> **PAGE TEXT**

......

I know I go on about ADHD a lot, but given you would understand this, I'll say that clutter is especially bad for those of us dealing with ADHD - it influences every aspect of our lives and requires a lot of careful management. Think about it - every item requires time and energy and money to maintain or clean or organise. Every single item in our house stretches us to do stuff our executive function makes three times harder than it is for neurotypical people. Not just that, ADHD takes away our filters for sensory stimuli. Every item bombards our senses, and we can't tune it out, all that stimulus is overwhelming and exhausting. And attention - yo, I ain't gonna remember what I'm looking for if there's 100 items to look through. Any one or all of those is gonna distract me and send me off on another course, original objective wholly forgotten. We need clear spaces for any sort of peace or functionality. It's essential.
I'm glad you questioned your ideas about that side hustle, it's so important to question our motives. Get that hidden hoarder out of here!

......

> **TASK REQUIREMENTS**
[A] In the comment on ADHD and clutter, how many times harder does the writer say executive function makes caring for household items, compared with neurotypical people?
[B] Take the comment on ADHD and clutter further from its last line, keeping the writer's casual voice.

(Source data)
......

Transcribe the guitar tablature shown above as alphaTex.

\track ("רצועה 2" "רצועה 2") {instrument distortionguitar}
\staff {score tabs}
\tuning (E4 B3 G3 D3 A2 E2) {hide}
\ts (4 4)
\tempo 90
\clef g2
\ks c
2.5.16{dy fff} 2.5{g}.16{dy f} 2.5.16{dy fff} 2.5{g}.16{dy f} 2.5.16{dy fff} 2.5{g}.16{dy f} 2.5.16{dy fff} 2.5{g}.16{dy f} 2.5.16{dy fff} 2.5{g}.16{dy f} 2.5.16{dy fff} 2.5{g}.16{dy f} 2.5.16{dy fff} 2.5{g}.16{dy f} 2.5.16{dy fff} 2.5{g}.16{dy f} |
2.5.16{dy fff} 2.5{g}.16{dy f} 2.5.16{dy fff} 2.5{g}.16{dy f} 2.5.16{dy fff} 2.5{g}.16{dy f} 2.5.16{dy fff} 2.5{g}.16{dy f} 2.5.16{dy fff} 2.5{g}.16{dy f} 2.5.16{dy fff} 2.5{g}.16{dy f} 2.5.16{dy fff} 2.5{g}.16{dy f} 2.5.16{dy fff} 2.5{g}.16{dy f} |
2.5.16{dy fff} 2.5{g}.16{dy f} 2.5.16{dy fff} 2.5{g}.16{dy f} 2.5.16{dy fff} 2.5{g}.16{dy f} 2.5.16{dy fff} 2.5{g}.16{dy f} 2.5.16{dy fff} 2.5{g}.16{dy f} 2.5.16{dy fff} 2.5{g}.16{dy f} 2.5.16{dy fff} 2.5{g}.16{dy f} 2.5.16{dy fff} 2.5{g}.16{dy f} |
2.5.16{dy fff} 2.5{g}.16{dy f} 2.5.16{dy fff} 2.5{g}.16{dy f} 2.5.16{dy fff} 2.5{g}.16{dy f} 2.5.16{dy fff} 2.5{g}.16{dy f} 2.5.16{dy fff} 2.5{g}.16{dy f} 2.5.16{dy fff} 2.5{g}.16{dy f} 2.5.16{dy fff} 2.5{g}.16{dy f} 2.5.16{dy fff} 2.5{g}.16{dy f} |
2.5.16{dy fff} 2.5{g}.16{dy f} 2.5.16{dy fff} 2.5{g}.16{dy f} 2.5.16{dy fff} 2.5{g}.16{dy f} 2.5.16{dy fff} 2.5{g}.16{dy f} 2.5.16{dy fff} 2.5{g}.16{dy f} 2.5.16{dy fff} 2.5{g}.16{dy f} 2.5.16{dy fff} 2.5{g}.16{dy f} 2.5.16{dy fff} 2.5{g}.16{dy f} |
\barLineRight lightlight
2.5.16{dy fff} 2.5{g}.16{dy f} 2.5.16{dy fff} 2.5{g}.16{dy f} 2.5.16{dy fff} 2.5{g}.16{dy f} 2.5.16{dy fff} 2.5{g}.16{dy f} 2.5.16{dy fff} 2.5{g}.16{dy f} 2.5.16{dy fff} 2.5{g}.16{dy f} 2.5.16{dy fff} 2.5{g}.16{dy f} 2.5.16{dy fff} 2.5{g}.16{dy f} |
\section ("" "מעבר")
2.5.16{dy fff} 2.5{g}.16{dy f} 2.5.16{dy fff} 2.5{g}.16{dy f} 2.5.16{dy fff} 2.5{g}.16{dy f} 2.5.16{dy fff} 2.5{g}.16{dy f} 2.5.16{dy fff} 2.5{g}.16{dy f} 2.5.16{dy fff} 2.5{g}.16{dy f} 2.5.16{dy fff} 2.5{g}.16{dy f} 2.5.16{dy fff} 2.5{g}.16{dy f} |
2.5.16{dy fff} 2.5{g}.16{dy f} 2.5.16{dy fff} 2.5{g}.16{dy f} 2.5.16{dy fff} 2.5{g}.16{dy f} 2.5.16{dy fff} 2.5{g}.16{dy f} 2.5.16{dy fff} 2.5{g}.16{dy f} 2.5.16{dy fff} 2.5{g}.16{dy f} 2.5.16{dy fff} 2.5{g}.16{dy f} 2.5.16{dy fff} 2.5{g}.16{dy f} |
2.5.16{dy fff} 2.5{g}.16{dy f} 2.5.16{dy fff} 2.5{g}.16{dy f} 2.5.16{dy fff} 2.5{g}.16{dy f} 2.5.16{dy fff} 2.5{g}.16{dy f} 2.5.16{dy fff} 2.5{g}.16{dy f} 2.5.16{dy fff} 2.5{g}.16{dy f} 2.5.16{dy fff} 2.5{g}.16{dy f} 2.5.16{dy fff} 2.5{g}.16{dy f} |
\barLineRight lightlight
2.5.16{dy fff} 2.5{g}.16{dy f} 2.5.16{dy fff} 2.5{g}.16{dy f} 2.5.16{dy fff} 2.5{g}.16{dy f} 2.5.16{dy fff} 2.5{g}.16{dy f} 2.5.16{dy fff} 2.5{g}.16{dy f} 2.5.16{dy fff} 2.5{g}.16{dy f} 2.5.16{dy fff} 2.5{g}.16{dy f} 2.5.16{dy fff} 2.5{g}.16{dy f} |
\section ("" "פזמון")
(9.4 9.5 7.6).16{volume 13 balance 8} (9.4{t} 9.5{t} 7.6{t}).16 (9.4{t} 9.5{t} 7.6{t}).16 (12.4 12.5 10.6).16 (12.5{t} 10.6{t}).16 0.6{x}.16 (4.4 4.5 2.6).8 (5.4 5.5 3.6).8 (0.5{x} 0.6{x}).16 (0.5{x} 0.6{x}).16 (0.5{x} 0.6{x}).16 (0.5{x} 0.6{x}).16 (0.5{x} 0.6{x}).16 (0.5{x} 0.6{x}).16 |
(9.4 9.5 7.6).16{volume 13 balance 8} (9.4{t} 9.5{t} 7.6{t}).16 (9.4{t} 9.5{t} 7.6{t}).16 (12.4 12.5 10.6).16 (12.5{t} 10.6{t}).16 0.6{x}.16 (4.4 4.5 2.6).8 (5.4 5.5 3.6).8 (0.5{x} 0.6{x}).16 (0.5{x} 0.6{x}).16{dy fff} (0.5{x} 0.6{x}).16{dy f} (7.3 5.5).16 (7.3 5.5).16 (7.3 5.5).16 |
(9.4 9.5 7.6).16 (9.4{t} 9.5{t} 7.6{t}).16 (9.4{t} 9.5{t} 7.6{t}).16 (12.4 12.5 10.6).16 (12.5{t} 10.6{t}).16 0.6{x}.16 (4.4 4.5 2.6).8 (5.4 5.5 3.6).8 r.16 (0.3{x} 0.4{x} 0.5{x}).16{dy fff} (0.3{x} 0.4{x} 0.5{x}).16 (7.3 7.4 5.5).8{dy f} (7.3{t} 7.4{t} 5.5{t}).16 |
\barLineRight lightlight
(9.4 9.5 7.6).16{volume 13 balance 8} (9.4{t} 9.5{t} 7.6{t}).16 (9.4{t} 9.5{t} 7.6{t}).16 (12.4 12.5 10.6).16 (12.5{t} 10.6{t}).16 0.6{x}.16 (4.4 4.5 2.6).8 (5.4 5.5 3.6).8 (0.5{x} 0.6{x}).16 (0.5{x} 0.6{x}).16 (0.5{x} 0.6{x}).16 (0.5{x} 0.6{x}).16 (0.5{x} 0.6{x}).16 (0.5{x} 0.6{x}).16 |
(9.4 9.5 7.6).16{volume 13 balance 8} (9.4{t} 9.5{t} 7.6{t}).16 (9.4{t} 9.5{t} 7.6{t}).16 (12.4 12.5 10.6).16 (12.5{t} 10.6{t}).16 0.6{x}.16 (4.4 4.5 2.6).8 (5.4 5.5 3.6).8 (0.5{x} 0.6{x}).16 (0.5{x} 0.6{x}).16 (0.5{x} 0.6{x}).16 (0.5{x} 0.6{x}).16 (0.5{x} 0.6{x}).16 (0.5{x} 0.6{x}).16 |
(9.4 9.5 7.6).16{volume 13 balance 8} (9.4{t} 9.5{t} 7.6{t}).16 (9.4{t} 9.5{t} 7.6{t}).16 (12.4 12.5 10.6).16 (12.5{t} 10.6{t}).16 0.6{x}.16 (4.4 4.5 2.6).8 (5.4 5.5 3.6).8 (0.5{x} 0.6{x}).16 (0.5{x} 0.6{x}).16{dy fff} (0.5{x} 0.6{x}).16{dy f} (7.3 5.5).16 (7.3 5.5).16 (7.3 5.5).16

......

> **RESPONSES PER TASK**
[A] Three times harder.

[B]
Great work on the 30 day challenge. I didn't do that myself, but I was just tossing huge amounts of stuff in the carport through my big clean-up so it kinda worked that way naturally. There's less to get rid of now, but we keep a bag by the door for things we want to take to the op shop, and I make a point of removing anything we don't need as soon as I'm aware of it. A friend has said he'll put some stuff on eBay for us, which we just haven't had the energy for, that's a big job for us. What is the YT channel you're watching? I follow the blog Becoming Minimalist, which has helped me somewhat along the way.
I like the sound of a Financial Resolution Family Day, your children sound really supportive of one another, you've fostered a great family spirit in them. Are you able to get the older ones to help with driving hours for the learners?
Definitely wishing you well with the 30 day challenge - not luck, more like fortitude, you'll make your own luck no worries. 🙂
Blue.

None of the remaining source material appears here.